━━ Data section

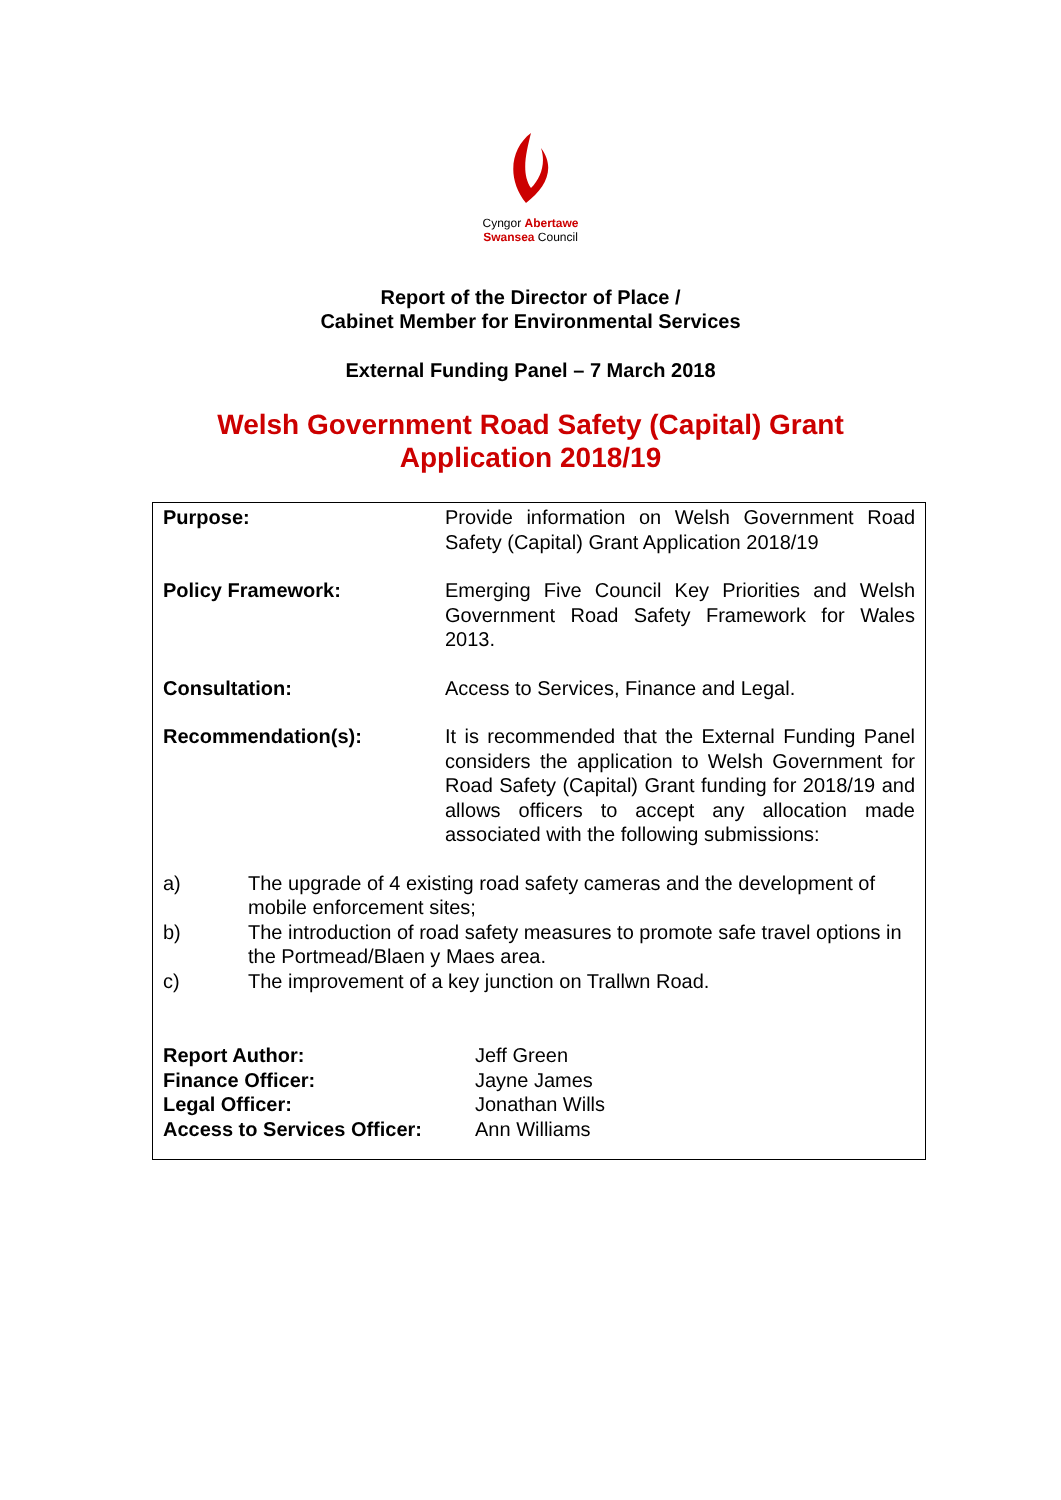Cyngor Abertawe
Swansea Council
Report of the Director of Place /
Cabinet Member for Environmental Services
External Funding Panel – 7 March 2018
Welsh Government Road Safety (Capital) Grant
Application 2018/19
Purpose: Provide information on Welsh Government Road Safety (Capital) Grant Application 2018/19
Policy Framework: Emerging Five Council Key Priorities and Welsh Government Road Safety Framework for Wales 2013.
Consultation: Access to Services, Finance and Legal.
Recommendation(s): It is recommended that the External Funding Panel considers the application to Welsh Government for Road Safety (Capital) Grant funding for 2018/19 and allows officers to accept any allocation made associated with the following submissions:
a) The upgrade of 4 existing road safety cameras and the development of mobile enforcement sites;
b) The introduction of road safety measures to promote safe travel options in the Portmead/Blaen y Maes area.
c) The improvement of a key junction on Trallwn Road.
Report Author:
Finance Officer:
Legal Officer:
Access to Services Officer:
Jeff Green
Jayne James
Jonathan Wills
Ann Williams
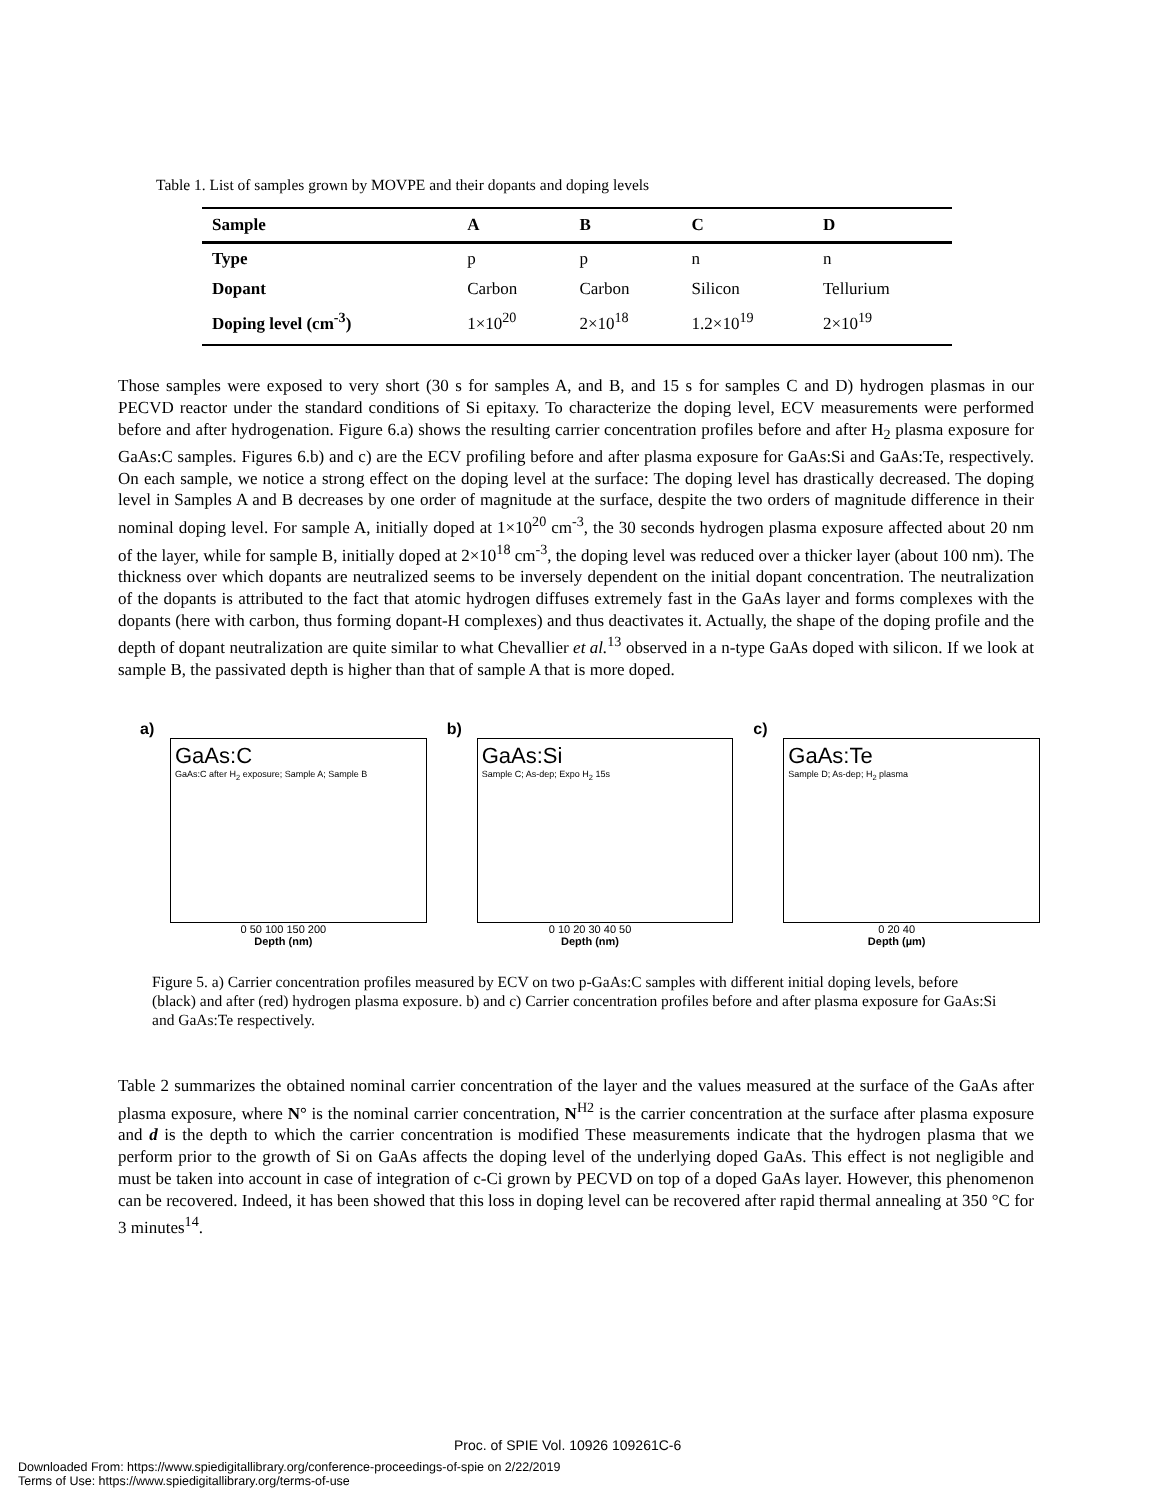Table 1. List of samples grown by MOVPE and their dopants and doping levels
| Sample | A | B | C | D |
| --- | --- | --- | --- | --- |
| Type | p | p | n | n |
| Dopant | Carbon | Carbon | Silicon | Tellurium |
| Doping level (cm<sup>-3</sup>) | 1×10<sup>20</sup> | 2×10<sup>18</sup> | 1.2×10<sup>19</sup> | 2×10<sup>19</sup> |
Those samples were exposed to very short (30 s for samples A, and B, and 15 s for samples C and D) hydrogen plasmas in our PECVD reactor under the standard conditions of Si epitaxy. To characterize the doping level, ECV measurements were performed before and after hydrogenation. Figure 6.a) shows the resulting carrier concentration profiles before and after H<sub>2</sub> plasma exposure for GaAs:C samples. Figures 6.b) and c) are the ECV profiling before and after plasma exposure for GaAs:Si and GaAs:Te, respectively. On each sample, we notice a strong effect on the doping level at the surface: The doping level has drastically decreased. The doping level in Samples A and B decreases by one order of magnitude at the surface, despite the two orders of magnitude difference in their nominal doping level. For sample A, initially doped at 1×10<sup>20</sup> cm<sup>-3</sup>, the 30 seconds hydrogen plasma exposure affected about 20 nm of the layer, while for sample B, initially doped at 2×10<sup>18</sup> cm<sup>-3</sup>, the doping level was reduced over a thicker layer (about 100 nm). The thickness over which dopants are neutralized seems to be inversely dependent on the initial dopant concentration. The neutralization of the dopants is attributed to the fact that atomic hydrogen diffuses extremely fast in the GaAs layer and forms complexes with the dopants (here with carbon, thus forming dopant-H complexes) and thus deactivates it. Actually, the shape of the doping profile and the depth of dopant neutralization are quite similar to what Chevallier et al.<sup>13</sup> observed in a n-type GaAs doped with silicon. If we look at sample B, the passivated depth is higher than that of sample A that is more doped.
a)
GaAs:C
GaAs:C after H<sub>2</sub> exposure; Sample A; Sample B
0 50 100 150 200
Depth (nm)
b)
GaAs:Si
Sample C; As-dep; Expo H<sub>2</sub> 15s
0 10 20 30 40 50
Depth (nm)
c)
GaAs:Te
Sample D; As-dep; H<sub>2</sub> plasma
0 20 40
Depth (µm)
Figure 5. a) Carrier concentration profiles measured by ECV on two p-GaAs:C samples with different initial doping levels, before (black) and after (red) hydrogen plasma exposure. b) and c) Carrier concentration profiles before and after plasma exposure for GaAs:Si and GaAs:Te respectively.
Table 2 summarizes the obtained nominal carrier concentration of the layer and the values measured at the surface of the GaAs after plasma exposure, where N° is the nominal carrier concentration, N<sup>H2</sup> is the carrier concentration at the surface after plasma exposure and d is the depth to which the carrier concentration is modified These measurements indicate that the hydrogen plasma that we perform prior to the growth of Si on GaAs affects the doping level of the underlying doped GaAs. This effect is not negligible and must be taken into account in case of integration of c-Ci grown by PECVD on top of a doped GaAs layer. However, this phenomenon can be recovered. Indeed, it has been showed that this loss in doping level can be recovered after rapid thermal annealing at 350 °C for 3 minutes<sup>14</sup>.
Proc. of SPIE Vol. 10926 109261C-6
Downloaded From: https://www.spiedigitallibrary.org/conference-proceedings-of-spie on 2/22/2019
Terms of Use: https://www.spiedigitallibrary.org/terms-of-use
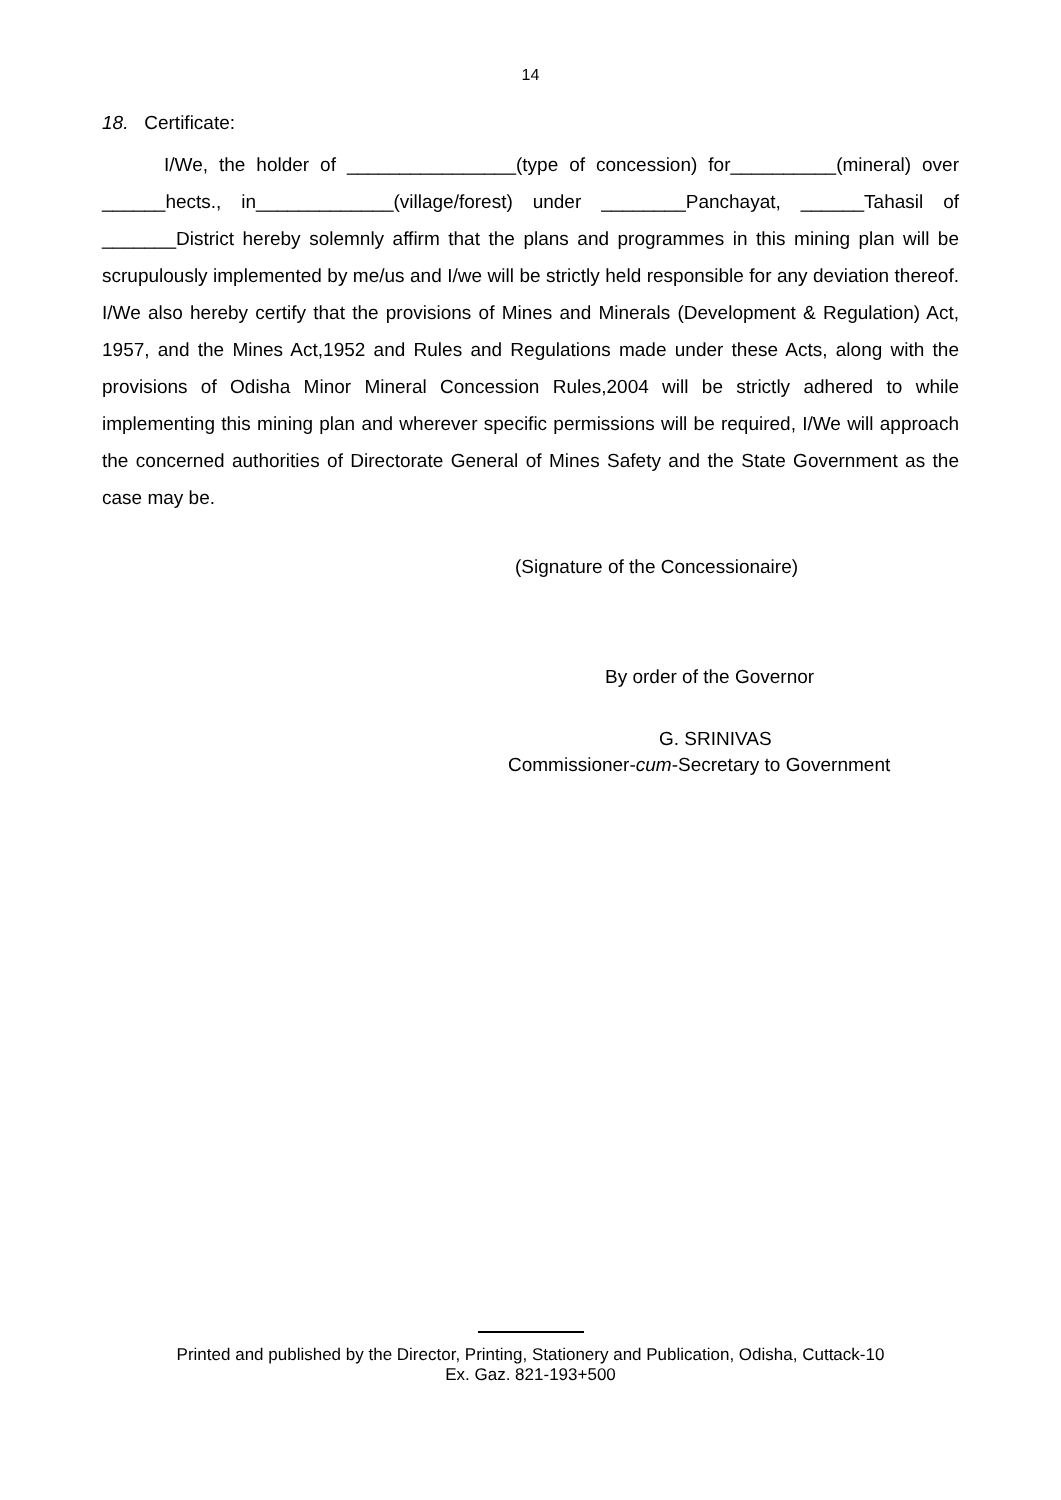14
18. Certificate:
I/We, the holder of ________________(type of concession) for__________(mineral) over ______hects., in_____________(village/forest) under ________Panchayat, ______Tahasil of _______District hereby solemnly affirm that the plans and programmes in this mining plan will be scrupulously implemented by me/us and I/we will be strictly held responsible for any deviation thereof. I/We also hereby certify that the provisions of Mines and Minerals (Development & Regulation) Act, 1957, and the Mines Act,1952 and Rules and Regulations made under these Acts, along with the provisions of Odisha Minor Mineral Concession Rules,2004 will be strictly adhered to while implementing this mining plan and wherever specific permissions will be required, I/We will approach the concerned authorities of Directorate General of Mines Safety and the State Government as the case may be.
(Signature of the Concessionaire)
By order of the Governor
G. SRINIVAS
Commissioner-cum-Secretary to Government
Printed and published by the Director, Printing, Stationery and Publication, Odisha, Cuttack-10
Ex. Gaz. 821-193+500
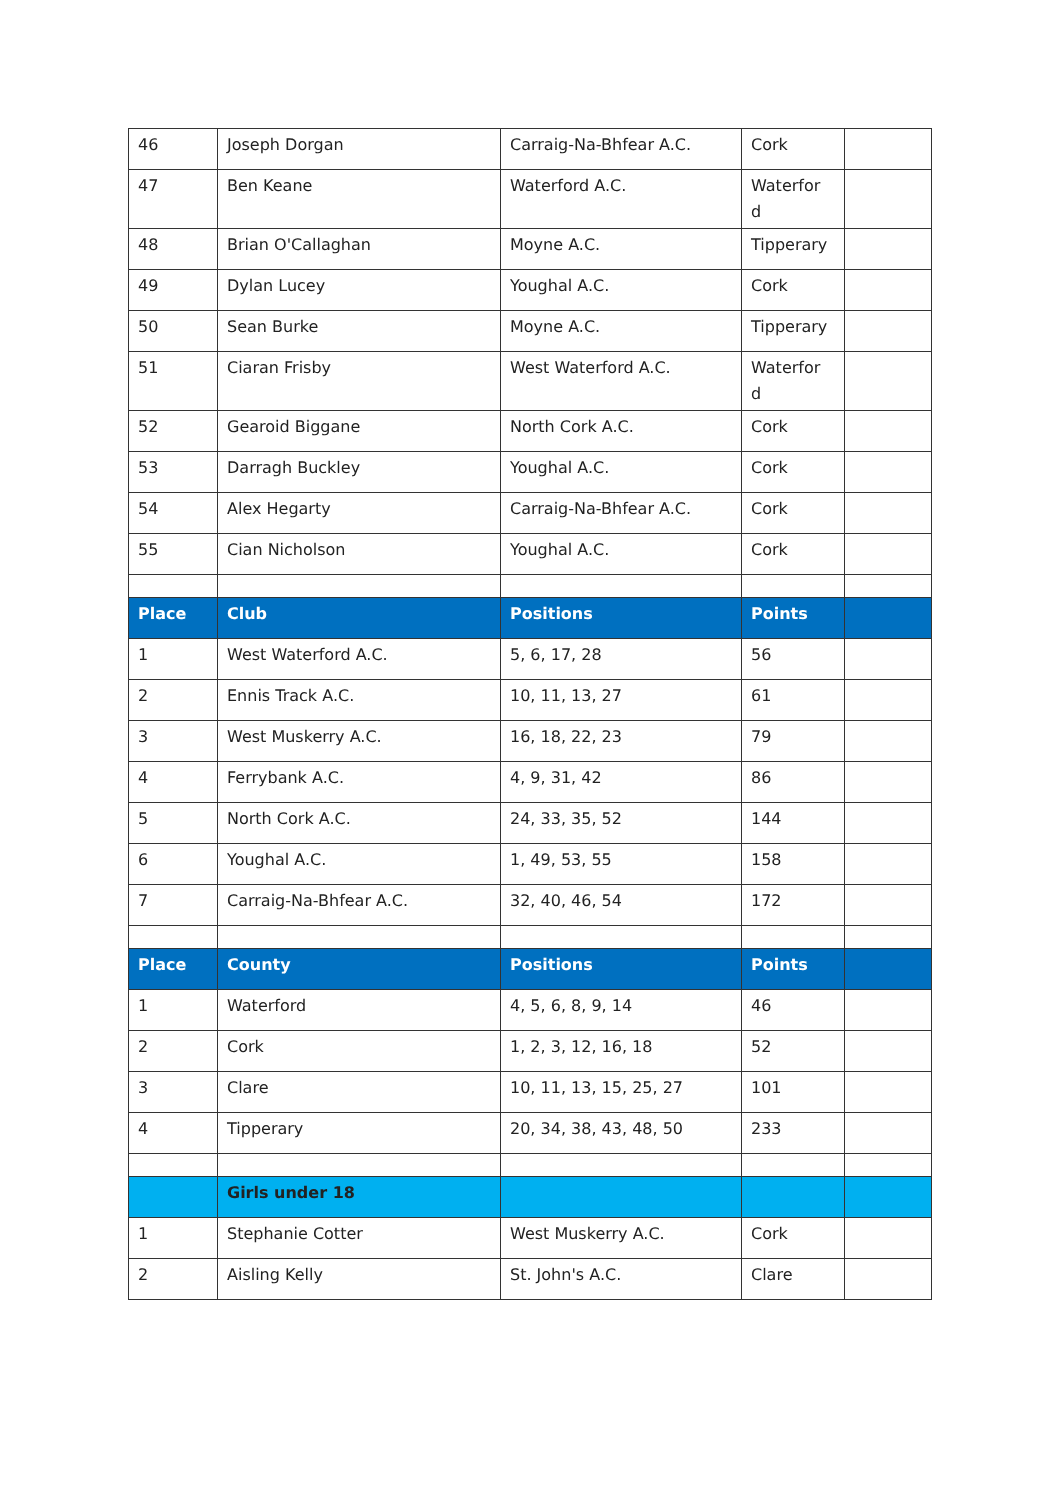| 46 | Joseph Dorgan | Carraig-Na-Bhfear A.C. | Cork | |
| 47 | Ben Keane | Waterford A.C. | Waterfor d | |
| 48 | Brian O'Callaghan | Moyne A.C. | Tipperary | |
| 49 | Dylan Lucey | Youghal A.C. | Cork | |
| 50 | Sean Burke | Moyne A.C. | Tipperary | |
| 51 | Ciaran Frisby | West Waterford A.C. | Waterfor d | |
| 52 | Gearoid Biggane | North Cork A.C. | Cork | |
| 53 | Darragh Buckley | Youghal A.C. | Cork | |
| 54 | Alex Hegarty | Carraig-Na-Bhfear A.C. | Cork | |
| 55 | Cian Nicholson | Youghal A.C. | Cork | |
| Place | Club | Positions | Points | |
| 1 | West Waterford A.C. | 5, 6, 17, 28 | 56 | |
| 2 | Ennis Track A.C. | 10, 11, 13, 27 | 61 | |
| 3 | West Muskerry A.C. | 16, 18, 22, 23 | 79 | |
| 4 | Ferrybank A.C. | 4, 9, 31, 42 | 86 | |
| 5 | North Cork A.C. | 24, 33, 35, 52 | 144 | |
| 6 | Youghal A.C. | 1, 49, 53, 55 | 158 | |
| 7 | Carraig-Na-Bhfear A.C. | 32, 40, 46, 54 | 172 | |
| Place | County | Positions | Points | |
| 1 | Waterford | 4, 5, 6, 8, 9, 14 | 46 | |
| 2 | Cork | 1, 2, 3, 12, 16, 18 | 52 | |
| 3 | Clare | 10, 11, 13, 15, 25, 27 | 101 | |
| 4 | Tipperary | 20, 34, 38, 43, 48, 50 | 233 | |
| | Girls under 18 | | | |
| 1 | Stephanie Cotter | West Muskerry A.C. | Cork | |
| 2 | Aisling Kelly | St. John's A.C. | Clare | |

━━━━

The problem: Both the line containing "External Funding Panel – 7 March 2018" and the line containing "a) The upgrade" belong in the answer. Print them and every line above that falls between them exactly, and no others.

Exercise result:
External Funding Panel – 7 March 2018
Welsh Government Road Safety (Capital) Grant
Application 2018/19
Purpose: Provide information on Welsh Government Road Safety (Capital) Grant Application 2018/19
Policy Framework: Emerging Five Council Key Priorities and Welsh Government Road Safety Framework for Wales 2013.
Consultation: Access to Services, Finance and Legal.
Recommendation(s): It is recommended that the External Funding Panel considers the application to Welsh Government for Road Safety (Capital) Grant funding for 2018/19 and allows officers to accept any allocation made associated with the following submissions:
a) The upgrade of 4 existing road safety cameras and the development of mobile enforcement sites;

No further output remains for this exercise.